*Result*: Parallel grid search-enhanced support vector regression for small unmanned helicopter modeling.

*Purpose: Modeling small unmanned helicopters is particularly challenging due to their nonlinear, strongly coupled and complex dynamic behaviors. Therefore, this paper proposes a modeling method to improve the accuracy of the small unmanned helicopter model. Design/methodology/approach: This paper introduces a novel modeling methodology based on support vector regression (ϵ-SVR), a robust regression technique tailored for continuous numerical prediction. By incorporating the ϵ-insensitive loss function, the ϵ-SVR approach enhances noise resilience and achieves superior generalization, thereby ensuring high-precision regression results. To further refine the parameter optimization process, a grid search algorithm is augmented with parallel computing, which significantly improves both optimization efficiency and model generalization.

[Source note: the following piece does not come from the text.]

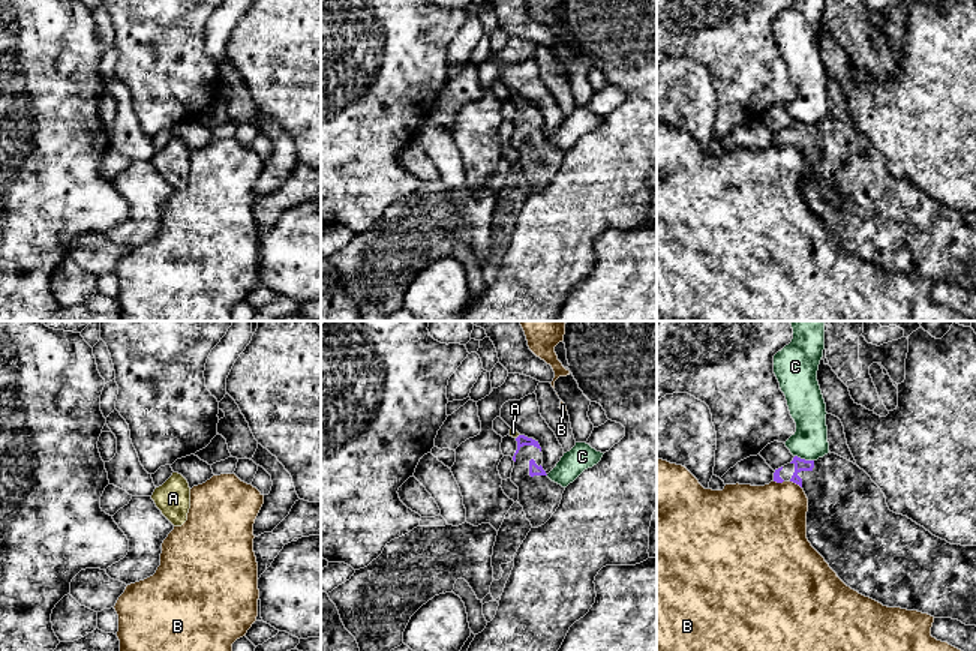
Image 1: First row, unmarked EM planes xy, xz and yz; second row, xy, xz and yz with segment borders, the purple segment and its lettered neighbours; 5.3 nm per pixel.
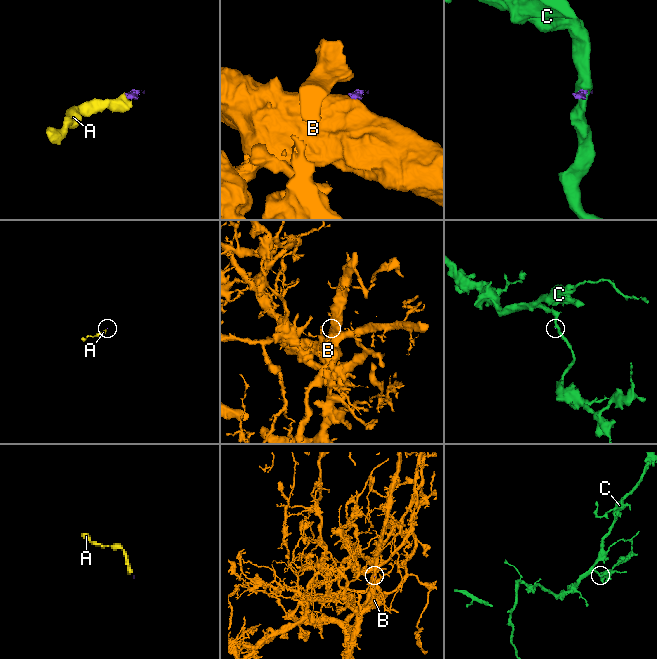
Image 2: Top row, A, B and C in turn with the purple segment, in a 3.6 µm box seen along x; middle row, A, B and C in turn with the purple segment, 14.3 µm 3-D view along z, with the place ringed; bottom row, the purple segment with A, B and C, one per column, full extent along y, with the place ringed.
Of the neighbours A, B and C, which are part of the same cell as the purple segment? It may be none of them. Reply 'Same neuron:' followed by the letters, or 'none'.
Same neuron: A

Findings: Flight test data from a self-developed small unmanned helicopter are utilized to train the model, resulting in an accurate mathematical representation. Experimental findings validate that the parallel grid search-optimized ϵ-SVR model delivers remarkable prediction accuracy and generalization across diverse flight scenarios. Originality/value: In this paper, a new modeling method called support vector regression (ϵ-SVR) is applied to the modeling of small-scale unmanned helicopter, which enhances the ability to recover from noise and ensures high precision regression results. Combined with the parallel computing ability of the grid search algorithm, the parameter optimization process is further refined, and the optimization efficiency and the generalization ability of the model are significantly improved. [ABSTRACT FROM AUTHOR]*